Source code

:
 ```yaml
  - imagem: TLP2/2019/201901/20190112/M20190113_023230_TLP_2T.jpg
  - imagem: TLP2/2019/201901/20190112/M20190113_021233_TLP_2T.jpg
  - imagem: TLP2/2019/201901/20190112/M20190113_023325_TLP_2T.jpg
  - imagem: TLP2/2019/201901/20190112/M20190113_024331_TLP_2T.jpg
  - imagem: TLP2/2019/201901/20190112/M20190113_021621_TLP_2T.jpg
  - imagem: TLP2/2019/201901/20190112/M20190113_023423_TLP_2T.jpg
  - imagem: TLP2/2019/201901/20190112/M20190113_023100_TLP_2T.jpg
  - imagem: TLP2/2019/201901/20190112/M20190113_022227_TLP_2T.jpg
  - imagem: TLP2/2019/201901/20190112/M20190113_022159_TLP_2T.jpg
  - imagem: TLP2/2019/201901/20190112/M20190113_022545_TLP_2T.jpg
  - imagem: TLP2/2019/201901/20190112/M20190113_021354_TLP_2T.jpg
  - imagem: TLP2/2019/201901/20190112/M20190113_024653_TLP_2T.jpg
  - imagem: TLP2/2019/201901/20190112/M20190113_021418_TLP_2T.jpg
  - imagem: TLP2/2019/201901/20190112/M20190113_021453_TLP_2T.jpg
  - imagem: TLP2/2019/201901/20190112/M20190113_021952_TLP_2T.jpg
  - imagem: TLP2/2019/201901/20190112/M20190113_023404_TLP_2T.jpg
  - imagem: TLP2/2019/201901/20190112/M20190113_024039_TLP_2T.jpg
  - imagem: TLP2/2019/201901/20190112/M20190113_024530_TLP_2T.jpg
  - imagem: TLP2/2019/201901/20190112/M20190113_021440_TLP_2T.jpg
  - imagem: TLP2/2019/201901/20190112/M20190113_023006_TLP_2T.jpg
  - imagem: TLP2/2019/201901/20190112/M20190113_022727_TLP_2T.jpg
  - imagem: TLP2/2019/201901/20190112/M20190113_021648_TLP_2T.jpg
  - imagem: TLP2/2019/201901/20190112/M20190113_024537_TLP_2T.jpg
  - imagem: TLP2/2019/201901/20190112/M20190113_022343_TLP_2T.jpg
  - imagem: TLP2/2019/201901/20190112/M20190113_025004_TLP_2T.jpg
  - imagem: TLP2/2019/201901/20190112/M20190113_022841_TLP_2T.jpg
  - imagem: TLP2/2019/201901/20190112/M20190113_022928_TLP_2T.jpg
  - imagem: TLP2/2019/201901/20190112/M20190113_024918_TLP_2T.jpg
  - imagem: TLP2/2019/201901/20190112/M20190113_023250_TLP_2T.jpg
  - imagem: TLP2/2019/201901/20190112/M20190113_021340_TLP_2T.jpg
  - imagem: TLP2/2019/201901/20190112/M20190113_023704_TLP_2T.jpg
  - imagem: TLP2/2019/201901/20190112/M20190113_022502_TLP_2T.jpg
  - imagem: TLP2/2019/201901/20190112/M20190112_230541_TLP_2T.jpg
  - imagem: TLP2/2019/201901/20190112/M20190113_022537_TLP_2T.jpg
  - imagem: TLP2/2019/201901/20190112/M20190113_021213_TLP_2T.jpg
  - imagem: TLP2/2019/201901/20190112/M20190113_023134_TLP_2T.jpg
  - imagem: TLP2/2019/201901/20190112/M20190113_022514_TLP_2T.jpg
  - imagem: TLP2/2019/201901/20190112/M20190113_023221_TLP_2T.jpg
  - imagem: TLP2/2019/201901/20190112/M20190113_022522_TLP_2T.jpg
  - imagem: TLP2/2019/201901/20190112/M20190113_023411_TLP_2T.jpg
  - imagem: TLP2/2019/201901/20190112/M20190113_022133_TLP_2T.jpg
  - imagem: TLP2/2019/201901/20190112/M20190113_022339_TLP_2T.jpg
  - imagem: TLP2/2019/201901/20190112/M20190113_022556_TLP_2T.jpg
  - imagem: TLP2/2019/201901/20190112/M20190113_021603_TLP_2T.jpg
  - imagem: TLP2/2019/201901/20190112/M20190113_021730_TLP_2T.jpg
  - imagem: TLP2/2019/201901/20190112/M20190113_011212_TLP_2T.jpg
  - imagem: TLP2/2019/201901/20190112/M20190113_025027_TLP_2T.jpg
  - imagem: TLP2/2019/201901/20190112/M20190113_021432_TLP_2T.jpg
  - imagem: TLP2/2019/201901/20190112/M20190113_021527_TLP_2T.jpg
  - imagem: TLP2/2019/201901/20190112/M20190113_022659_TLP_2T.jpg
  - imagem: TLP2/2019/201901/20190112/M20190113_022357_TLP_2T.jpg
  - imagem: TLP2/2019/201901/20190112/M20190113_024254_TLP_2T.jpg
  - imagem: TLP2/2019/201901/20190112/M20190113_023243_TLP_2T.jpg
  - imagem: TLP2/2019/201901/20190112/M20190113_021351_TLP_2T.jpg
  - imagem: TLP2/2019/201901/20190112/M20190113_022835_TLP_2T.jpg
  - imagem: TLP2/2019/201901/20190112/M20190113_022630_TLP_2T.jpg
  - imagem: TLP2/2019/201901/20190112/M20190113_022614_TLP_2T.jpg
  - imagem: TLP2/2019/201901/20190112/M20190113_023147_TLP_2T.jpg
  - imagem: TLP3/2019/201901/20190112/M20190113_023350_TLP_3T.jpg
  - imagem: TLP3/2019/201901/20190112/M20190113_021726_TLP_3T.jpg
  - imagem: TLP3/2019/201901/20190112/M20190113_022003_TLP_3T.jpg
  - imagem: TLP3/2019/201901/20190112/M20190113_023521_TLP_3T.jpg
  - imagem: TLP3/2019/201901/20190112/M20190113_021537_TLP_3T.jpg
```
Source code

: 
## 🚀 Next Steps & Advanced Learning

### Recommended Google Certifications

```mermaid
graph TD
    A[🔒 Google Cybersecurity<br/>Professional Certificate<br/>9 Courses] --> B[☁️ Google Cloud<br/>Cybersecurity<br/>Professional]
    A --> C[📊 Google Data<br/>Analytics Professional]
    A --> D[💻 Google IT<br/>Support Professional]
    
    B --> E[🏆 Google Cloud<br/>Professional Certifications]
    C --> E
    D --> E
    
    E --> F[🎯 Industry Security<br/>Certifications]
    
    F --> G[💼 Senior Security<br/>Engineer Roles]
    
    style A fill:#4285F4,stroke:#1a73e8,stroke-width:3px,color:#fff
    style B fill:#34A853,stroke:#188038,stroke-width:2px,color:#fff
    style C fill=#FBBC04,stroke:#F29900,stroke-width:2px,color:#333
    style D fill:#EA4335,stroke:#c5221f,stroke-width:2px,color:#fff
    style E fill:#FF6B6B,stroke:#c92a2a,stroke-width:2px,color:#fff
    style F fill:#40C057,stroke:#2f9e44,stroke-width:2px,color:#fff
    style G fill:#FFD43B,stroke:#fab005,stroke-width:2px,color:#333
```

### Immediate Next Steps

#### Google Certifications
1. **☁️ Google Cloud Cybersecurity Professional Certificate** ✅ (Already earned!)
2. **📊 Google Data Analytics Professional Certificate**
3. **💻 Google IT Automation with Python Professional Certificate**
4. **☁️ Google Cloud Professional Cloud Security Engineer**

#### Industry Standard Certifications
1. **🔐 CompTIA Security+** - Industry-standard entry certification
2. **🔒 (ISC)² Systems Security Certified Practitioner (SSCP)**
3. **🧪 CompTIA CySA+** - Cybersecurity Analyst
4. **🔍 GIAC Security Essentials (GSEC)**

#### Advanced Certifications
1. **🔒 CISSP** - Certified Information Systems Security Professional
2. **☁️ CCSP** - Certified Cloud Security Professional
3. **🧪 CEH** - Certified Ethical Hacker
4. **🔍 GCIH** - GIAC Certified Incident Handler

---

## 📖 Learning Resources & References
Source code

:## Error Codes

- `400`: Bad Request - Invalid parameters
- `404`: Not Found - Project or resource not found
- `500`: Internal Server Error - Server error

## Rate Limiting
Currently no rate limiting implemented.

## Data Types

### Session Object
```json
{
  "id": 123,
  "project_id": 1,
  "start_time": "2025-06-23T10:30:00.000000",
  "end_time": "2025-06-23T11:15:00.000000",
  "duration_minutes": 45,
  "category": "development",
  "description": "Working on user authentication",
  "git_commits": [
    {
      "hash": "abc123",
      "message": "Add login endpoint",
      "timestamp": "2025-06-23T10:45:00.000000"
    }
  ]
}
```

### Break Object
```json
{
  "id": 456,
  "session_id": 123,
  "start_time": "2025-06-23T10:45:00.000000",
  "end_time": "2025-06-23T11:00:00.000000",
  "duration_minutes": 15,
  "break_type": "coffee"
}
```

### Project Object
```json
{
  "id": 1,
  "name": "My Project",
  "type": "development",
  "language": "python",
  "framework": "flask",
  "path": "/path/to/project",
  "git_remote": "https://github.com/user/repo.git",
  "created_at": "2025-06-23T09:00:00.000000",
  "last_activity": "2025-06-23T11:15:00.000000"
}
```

§ **Task goal**
Lines of the data above that include the string "fill" must each be copied.

§ **Solution to the problem**
    style A fill:#4285F4,stroke:#1a73e8,stroke-width:3px,color:#fff
    style B fill:#34A853,stroke:#188038,stroke-width:2px,color:#fff
    style C fill=#FBBC04,stroke:#F29900,stroke-width:2px,color:#333
    style D fill:#EA4335,stroke:#c5221f,stroke-width:2px,color:#fff
    style E fill:#FF6B6B,stroke:#c92a2a,stroke-width:2px,color:#fff
    style F fill:#40C057,stroke:#2f9e44,stroke-width:2px,color:#fff
    style G fill:#FFD43B,stroke:#fab005,stroke-width:2px,color:#333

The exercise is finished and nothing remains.